● **PAGE TEXT**:

===

Another closet I found with a few people coming out of it is that of "Involuntary Celibacy," a term coined by Alana Boltwood to cover situations like mine, in which one can't seem to understand why one is celibate, but is nonetheless fairly hard-core celibate. She has a web page and a mailing list I found to be quite helpful in many respects, though it hasn't actually solved my problem. Some folks on the list are single virgins like me; others are married and for one reason or another not sexually active; still others have been active in the past but aren't now.
I find that meditating on the injustice of it all, comparing myself to other people's situations, is not helpful at all. Each person's circumstance is different, and so envying someone else's life and accomplishments and relationships is like envying the birds' wings. Perhaps we'll invent airplanes as a result, but we'll never fly like birds, or perch in trees.
So phrasing the problem in a ``what's wrong with me'' manner merely causes depression without giving much insight.
Analogies have been drawn between the involuntary celibate's state and other sad or peculiar people; I'll list a few here.
Alcoholics. There may be an element of entrenched habit; procrastinating recovery strategies we know would help; a kind of social shame (for example, of being over 40 and a virgin). The rejection, whether by a prospective partner, or of one's self, may be the same kind of bottoming out experience that the AA folks talk about.
Gays. There seems to be something very essential to my nature that leads me to be celibate, in a rather analogous way to the notion that homosexuality is something inborn. And being outside the sexual mainstream leads to similar kinds of disbelief, and (sometimes unintentional) harassment by those inside it. I should emphasize here that involuntary celibacy cuts across categories: we are male and female, gay and straight, single and married, old and young, shy and outgoing. And not few at all.

===

[Extracted records]
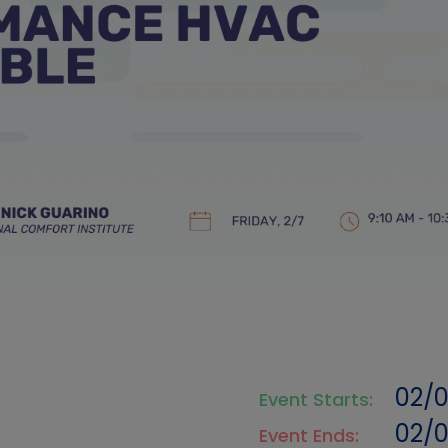
02/
Event Starts:
02/
Event Ends: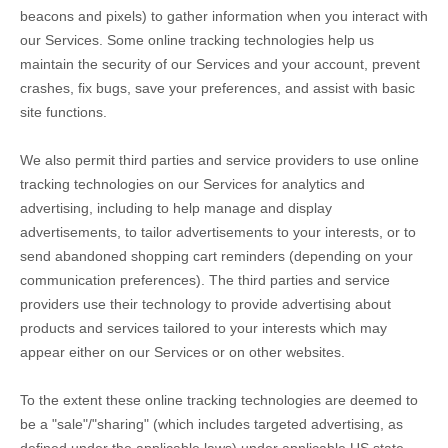
beacons and pixels) to gather information when you interact with
our Services. Some online tracking technologies help us
maintain the security of our Services
and your account
, prevent
crashes, fix bugs, save your preferences, and assist with basic
site functions.
We also permit third parties and service providers to use online
tracking technologies on our Services for analytics and
advertising, including to help manage and display
advertisements, to tailor advertisements to your interests, or to
send abandoned shopping cart reminders (depending on your
communication preferences). The third parties and service
providers use their technology to provide advertising about
products and services tailored to your interests which may
appear either on our Services or on other websites.
To the extent these online tracking technologies are deemed to
be a
"sale"/"sharing"
(which includes targeted advertising, as
defined under the applicable laws) under applicable US state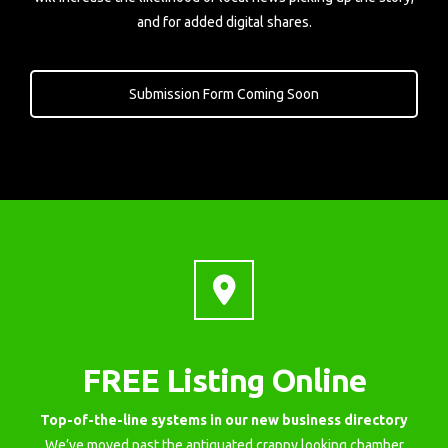
and for added digital shares.
Submission Form Coming Soon
FREE Listing Online
Top-of-the-line systems in our new business directory
We’ve moved past the antiquated crappy looking chamber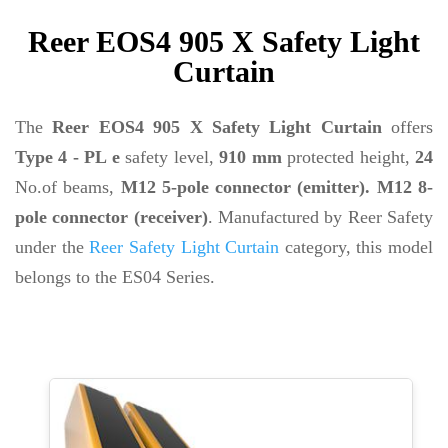
Reer EOS4 905 X Safety Light
Curtain
The
Reer EOS4 905 X Safety Light Curtain
offers
Type 4 - PL e
safety level,
910 mm
protected height,
24
No.of beams,
M12 5-pole connector (emitter). M12 8-
pole connector (receiver)
. Manufactured by Reer Safety
under the
Reer Safety Light Curtain
category, this model
belongs to the ES04 Series.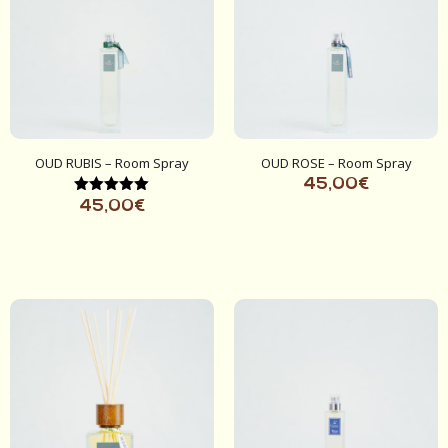
OUD RUBIS – Room Spray
OUD ROSE – Room Spray
45,00
€
Rated
45,00
€
5.00
out of 5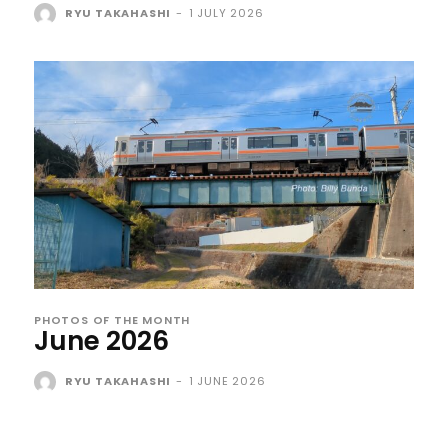
RYU TAKAHASHI
-
1 JULY 2026
PHOTOS OF THE MONTH
June 2026
RYU TAKAHASHI
-
1 JUNE 2026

===

● **WHAT YOU WILL DO**:
**a)** In the passage on involuntary celibacy, who coined the term "Involuntary Celibacy"?
**b)** Say whether each statement agrees with the passage on involuntary celibacy, giving yes or no and quoting the deciding words: (i) The mailing list solved the writer's problem. (ii) Some people on the list are married. (iii) Comparing oneself to other people's situations is described as helpful.
**c)** Please output, word for word, the part of the passage on involuntary celibacy that opens with the words "Alcoholics. There may" and closes with "few at all.".

● **ANSWERS IN ORDER**:
**a)** Alana Boltwood

**b)**
(i) No: "though it hasn't actually solved my problem"
(ii) Yes: "others are married and for one reason or another not sexually active"
(iii) No: "is not helpful at all"

**c)**
Alcoholics. There may be an element of entrenched habit; procrastinating recovery strategies we know would help; a kind of social shame (for example, of being over 40 and a virgin). The rejection, whether by a prospective partner, or of one's self, may be the same kind of bottoming out experience that the AA folks talk about.
Gays. There seems to be something very essential to my nature that leads me to be celibate, in a rather analogous way to the notion that homosexuality is something inborn. And being outside the sexual mainstream leads to similar kinds of disbelief, and (sometimes unintentional) harassment by those inside it. I should emphasize here that involuntary celibacy cuts across categories: we are male and female, gay and straight, single and married, old and young, shy and outgoing. And not few at all.